#### Trecho do documento:
════════
A diferença entre exercitar-se e treinar CrossFit
Para o especialista, exercitar-se é agir no modo automático. É apenas completar a tarefa. “Exercitar-se significa focar no trabalho que precisa ser feito hoje”, diz Rochet. Treinar, por outro lado, é um processo consciente. É estar presente em cada movimento, buscando excelência a cada repetição. Durante um treino de thrusters, por exemplo, o objetivo não deve ser apenas terminar rápido. É necessário manter a postura correta, impulsionar pelos calcanhares e sustentar a linha da barra. “Cada repetição se torna uma oportunidade para praticar a excelência sob pressão”, explica. Essa abordagem exige atenção, disciplina e humildade. O atleta que treina busca progresso técnico, não apenas suor. O foco deixa de ser o placar e passa a ser a qualidade do movimento.
════════
Registros de uma coleção
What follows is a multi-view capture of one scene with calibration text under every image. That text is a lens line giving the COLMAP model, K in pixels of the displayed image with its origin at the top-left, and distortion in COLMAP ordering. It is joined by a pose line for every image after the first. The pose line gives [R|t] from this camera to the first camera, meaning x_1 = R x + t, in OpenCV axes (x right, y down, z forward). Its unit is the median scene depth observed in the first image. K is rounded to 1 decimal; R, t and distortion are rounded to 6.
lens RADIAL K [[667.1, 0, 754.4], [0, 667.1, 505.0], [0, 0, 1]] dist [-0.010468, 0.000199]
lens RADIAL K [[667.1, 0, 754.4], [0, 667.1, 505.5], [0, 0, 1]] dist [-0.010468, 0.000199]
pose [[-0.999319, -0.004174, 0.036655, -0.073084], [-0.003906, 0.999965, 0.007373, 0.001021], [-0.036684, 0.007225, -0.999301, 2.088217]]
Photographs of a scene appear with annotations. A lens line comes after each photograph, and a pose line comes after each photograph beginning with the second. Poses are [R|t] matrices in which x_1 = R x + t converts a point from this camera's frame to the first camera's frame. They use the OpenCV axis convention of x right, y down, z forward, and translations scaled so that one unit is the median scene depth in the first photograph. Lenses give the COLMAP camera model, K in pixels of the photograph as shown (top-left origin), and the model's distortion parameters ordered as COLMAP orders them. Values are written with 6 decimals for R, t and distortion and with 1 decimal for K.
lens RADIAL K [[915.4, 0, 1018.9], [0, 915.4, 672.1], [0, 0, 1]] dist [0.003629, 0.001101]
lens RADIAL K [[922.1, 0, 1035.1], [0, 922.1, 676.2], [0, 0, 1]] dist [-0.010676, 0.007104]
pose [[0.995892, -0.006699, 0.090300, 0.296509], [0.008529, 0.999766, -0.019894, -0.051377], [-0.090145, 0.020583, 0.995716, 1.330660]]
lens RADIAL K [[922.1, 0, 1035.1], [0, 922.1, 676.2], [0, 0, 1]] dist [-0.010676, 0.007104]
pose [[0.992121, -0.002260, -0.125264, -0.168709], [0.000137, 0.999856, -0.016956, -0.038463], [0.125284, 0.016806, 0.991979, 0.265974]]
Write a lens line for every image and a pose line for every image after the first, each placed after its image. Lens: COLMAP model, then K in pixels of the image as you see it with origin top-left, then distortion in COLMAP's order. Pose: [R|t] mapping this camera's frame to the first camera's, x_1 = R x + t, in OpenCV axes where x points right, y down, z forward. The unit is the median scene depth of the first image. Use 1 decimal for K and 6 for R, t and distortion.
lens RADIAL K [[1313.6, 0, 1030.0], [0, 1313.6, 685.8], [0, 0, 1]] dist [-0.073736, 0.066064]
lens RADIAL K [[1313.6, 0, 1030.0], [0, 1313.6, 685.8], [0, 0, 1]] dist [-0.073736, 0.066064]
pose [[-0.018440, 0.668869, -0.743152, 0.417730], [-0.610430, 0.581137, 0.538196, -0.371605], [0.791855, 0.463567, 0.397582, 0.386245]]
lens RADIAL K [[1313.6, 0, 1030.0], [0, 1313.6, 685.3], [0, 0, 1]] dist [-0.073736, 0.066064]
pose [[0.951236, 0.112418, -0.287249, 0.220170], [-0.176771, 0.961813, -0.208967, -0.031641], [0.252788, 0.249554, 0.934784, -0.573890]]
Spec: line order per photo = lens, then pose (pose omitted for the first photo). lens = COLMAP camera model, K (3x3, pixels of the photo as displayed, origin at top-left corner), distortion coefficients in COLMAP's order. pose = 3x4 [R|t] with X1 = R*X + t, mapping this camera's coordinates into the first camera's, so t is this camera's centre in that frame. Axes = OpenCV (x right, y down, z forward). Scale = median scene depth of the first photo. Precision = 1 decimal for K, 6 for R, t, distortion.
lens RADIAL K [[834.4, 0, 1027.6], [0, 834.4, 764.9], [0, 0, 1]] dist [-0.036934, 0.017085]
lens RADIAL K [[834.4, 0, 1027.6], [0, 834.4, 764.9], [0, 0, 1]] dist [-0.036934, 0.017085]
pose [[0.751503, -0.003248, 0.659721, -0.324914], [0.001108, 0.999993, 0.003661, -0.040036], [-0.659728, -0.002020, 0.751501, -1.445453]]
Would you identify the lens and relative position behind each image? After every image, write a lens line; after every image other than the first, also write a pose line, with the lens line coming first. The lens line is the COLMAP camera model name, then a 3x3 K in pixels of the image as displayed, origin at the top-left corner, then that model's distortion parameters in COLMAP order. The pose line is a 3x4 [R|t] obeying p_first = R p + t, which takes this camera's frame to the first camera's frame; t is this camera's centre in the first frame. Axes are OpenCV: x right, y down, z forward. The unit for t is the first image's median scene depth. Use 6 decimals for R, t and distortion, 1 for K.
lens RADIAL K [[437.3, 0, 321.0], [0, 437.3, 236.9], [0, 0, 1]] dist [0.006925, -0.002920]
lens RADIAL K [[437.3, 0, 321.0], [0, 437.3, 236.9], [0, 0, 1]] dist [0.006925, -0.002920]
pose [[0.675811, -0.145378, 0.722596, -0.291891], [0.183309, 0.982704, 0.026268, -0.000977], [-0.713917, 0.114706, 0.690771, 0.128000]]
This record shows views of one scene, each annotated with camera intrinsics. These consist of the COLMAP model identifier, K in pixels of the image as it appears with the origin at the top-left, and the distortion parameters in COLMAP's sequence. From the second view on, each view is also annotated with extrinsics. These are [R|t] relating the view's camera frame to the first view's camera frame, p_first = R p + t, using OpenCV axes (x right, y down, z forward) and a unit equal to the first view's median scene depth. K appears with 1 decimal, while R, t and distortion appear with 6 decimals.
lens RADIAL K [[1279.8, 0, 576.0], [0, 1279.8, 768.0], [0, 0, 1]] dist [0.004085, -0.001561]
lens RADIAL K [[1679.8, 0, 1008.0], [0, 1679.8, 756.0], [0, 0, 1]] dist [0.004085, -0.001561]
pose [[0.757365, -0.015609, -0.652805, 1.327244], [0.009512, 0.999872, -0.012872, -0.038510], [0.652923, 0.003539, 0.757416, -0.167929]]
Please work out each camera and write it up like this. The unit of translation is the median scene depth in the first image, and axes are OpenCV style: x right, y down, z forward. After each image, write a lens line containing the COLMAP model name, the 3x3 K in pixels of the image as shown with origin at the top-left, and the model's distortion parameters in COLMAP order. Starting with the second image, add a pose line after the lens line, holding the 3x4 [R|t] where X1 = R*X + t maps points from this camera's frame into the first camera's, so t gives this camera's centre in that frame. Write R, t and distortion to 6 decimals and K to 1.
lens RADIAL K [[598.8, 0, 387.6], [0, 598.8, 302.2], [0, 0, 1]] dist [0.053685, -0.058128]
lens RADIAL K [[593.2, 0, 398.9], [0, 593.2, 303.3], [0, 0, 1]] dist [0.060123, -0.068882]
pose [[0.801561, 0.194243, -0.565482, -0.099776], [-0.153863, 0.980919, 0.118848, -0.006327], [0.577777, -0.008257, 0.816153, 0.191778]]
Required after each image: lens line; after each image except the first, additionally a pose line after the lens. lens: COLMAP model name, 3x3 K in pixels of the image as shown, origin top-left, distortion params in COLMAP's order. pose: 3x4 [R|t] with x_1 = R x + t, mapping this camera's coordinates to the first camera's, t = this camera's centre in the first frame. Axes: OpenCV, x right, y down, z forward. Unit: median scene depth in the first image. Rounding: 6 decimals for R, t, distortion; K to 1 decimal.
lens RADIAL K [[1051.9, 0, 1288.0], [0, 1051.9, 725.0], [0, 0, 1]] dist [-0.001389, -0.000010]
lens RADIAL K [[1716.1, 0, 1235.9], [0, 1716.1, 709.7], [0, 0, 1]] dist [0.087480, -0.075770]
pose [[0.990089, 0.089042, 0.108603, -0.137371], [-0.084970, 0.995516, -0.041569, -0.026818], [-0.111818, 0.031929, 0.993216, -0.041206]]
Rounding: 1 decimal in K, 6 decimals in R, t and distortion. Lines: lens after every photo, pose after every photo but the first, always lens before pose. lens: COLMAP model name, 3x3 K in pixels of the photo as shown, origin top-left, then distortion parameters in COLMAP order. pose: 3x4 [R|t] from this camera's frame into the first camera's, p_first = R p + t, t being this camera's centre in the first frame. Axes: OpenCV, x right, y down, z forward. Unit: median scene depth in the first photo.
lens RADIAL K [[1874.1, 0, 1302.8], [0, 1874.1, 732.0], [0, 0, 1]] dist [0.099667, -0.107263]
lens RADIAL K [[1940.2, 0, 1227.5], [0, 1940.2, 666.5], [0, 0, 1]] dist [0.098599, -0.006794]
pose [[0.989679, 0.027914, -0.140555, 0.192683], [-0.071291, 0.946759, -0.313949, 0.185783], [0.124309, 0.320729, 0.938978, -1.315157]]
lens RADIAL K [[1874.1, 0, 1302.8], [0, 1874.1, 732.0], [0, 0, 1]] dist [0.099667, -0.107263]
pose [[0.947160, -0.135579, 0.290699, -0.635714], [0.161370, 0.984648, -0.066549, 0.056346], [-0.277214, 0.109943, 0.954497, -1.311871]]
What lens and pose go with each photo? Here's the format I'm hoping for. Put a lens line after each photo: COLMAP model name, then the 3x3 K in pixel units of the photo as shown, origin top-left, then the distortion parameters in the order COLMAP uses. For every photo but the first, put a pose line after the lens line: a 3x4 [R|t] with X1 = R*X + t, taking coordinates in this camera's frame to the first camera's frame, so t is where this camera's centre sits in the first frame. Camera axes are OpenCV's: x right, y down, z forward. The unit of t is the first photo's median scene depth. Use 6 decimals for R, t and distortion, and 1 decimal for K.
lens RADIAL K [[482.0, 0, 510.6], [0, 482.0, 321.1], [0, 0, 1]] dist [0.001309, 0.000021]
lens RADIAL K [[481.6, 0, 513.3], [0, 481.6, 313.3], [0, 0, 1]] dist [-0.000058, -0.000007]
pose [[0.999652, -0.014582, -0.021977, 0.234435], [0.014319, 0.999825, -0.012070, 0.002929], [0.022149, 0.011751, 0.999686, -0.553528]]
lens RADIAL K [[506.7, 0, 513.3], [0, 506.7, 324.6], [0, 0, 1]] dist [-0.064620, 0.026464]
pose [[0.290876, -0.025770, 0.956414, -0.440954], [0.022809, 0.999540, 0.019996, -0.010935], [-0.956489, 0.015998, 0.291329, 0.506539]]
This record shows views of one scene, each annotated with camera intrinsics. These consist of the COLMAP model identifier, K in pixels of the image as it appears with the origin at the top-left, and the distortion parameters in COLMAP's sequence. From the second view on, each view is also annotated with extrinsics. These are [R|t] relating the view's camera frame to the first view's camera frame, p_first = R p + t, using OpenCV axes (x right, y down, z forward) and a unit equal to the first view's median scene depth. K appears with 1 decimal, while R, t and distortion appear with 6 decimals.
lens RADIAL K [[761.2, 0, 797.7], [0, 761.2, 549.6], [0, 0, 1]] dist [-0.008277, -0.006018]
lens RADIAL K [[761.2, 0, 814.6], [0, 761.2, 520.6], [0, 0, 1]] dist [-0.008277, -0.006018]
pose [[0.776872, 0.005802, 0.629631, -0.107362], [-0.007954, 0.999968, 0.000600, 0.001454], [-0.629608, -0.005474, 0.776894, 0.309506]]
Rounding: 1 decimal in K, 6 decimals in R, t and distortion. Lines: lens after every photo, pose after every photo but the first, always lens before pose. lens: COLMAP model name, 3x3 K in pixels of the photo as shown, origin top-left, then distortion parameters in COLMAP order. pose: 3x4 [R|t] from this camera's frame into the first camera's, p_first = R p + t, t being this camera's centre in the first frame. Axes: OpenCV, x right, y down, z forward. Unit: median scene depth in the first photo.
════════
#### Problemas e tarefas:
[a] No texto sobre exercitar-se e treinar CrossFit, o que Rochet diz que exercitar-se significa?
[b] Retome o texto sobre a diferença entre exercitar-se e treinar CrossFit a partir do ponto em que ele termina.

#### Suas respostas:
[a] Focar no trabalho que precisa ser feito hoje.

[b]
O CrossFit, desde o início, construiu sua metodologia sobre três pilares fundamentais: mecânica, consistência e intensidade. Primeiro, aprende-se a técnica. Depois, garante-se que ela seja repetida de forma estável. Só então é hora de adicionar intensidade. Porém, quando o praticante deixa de ser iniciante, esse ciclo parece se perder. “Quando deixamos de ser iniciantes, esse processo deixa de ser linear”, adverte Rochet. É nesse ponto que muitos passam a se exercitar, e não mais treinar.
O ciclo contínuo que gera evolução no CrossFit
Rochet explica que o verdadeiro treinamento não é uma linha reta. É um ciclo constante de aprendizado, ajuste e aprimoramento. Primeiro, domina-se a mecânica. Depois, desenvolve-se a consistência. Só então chega a hora de aumentar a intensidade. A cada novo estímulo — mais carga, mais velocidade ou maior volume —, o corpo precisa reaprender o movimento. “Cada pequeno incremento de intensidade exige prática da mecânica e desenvolvimento de consistência nesse novo nível”, destaca.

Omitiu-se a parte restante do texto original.